Aura mística

 
Es absolutamente cierto que dar una charla en una escuela donde leyeron un libro tuyo (y que además les gustó) es lo más cercano que puedes estar de sentirte un rockstar. Por espacio de una hora o algo así los chicos te aman y hasta las maestras parecen detectar un aura mística que emana de ti porque te preguntan cada cinco minutos, durante la firma, si en verdad en verdad en verdad no se te ofrece nada.

Pero también es absolutamente cierto que, al volver a tu casa, el cerro de trastes sin lavar sigue en el mismo sitio, las deudas del mismo tamaño y tus personajes en el mismo lugar donde los dejaste. “Por si te importa, inconsciente, llevo volando en círculos dos días”, aventura a quejarse un dragón de vez en cuando.

Con todo, no falta el muchacho que, increíblemente, sorprendentemente, no sólo apunta el URL que ofreces al final sino que, milagrosamente, extraordinariamente, también echa mano de él.

El asunto es que me tardé en dimensionar lo importante que es, en la vida de un autor, que un chico, dos semanas después de haberlo visitado, te pregunte por qué le pusiste Héctor a Héctor.
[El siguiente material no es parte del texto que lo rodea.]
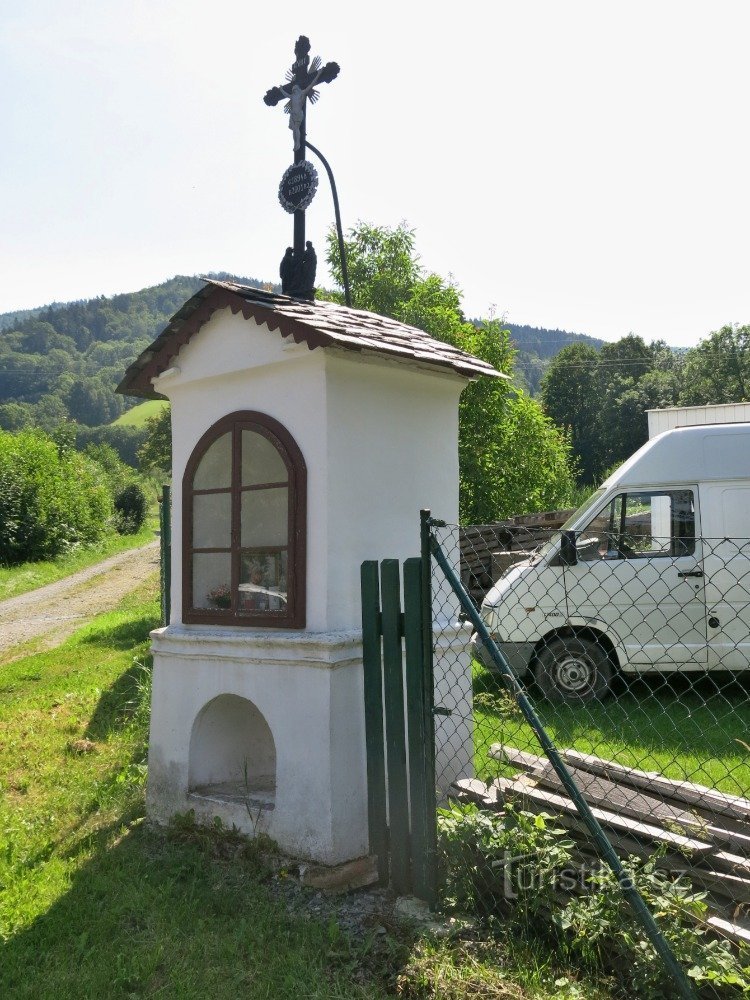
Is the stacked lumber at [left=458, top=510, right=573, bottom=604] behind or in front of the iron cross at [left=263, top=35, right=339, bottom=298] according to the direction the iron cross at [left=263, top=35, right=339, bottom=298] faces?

O Margot a Margot. O en qué te inspiraste para.

Me tardé en dimensionar lo valioso que es que no te contacten para pedirte la exégesis de tu obra o que les recomiendes autores latinoamericanos o tips de escritura de novela fantástica sino…

Por qué le pusiste Margot a Margot.

Oiga, señor Andersen, ¿por qué se le ocurrió que el patito feo fuera feo?

Guardadas las proporciones, la pregunta menos trabajada es la que te hace sentir más el cariño (¿Cierto, Hans?) Porque es la pregunta más inocente. La que sirvió de pretexto a un niño para que, dos semanas después, se animara a escribirte porque… (y aquí es donde se quiebra la voz un poco)… porque aún se acuerda de ti.

Con todo, ojalá los trastes se lavaran solos, eso sí. O que la mentada aura (que en realidad ha de ser que ese día se te olvidó ponerte desodorante) ayudara un poco a sacar la chamba a tiempo.